Nioko proposes buyout of Hummingbird amid the latter’s financial struggles
African investment company CIG's wholly-owned subsidiary Nioko Resources Corporation has announced a recommended cash offer to acquire debt-ridden Aim-listed Hummingbird Resources, aiming to address the latter's significant financial and operational challenges.
The offer, valued at about £13.8-million, proposes paying 2.68p a share for Hummingbird's issued and to-be-issued share capital not already held by Nioko. The deal includes a critical debt-to-equity conversion plan to stabilise Hummingbird's finances.
Hummingbird, a gold mining company operating in Mali and Guinea, has been grappling with operational inefficiencies, working capital shortages and debt repayment pressures. Despite efforts to enhance productivity at its Yanfolila and Kouroussa mines, the company has struggled to achieve sufficient cash flow to alleviate mounting liquidity issues.
Nioko's offer comes as Hummingbird prepares for an important general meeting on December 23, during which shareholders will vote on resolutions essential to finalising the deal.
Central to the agreement is the conversion of a $30-million debt owed to Nioko's parent company, CIG, into equity.
This would increase Nioko’s ownership of Hummingbird from 41.81% to 71.8%, following a two-stage equity issuance process. The conversion is contingent on shareholder approval of a Rule 9 waiver resolution, which would exempt Nioko from a mandatory takeover offer triggered by its increased shareholding.
The debt-to-equity conversion is part of a broader restructuring plan designed to avert insolvency. Hummingbird's current liabilities include $140-million in debt, $30-million of which is linked to the proposed equity conversion.
The company also faces operational setbacks, such as delays in developing its Kouroussa mine and challenges at its Yanfolila operation, which is reliant on unfunded drilling projects to extend the mine life.
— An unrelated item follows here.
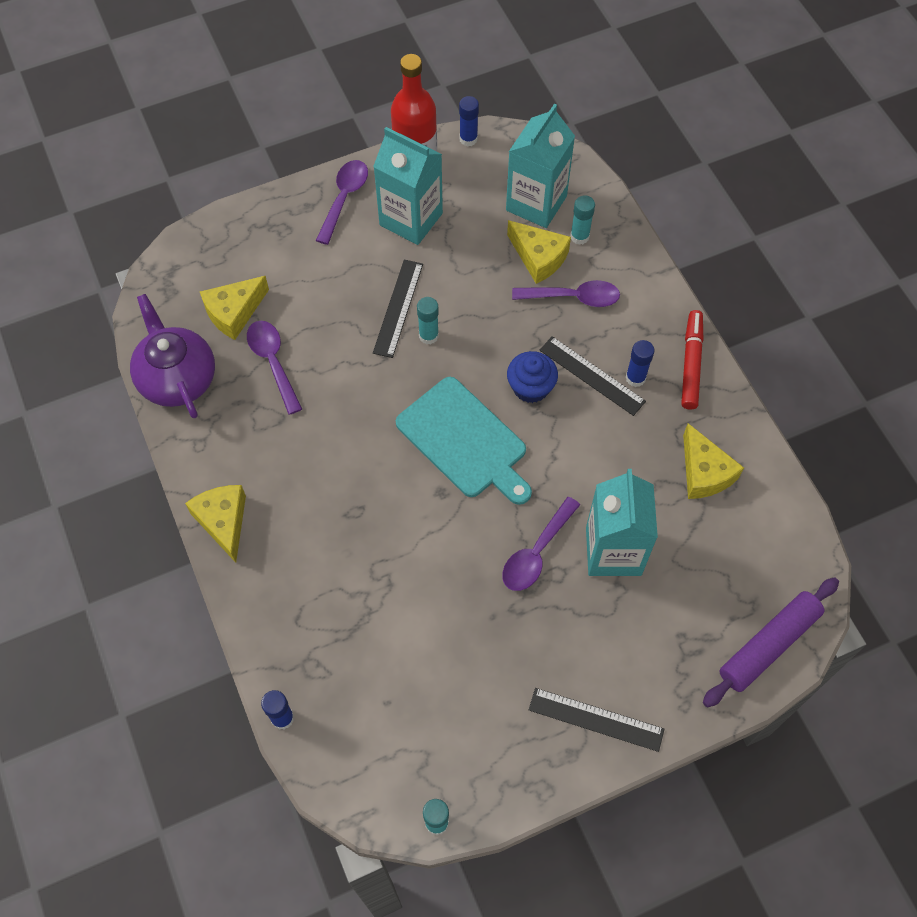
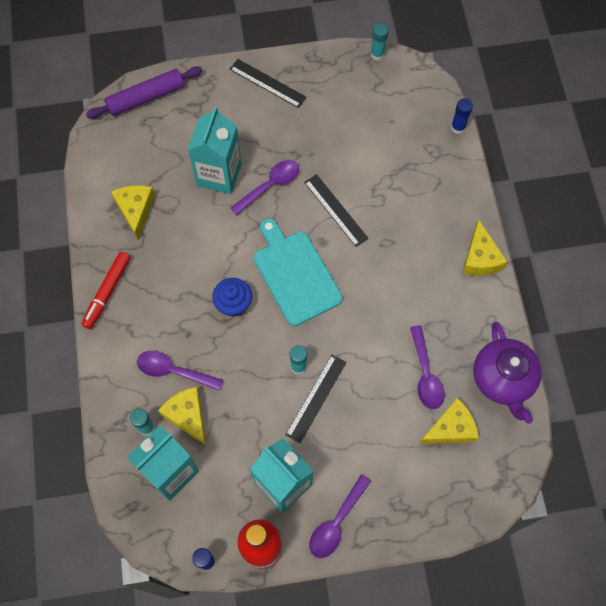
camera: 165 degrees left, 5 degrees up
(592, 375) = (185, 301): black ruler -> black ruler (336, 210)
(635, 378) = (153, 291): blue glue stick -> none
Without this transaction, Nioko cautions that Hummingbird risks entering administration, potentially erasing shareholder value.
Nioko's proposal includes plans to delist Hummingbird from the Aim, the LSE's growth market, to enable a more streamlined and cost-effective restructuring as a private entity.
While this raises concerns for shareholders, the offer provides an exit opportunity at a fixed price, which independent directors of Hummingbird have deemed fair and reasonable.
Hummingbird CEO Geoff Eyre emphasises the urgent need for equity financing, noting that the company's financial strain hampers its ability to meet creditor obligations, secure essential supplies, and invest in operational improvements.
“The offer by Nioko represents an opportunity for independent shareholders to realise cash for their holdings, which may not otherwise be available if the resolutions are not passed,” Eyre states.
Nioko plans to implement a strategic review of Hummingbird’s assets following the acquisition, focusing on operational efficiencies and potential cost reductions, including a workforce reduction of up to 20%.
The review will assess the long-term viability of Hummingbird’s Yanfolila and Kouroussa mines, as well as the development potential of the Dugbe gold project, in Liberia.
The transaction, expected to be finalised in the first quarter of 2025, is seen as a lifeline for Hummingbird amid challenging market conditions and escalating financial pressures.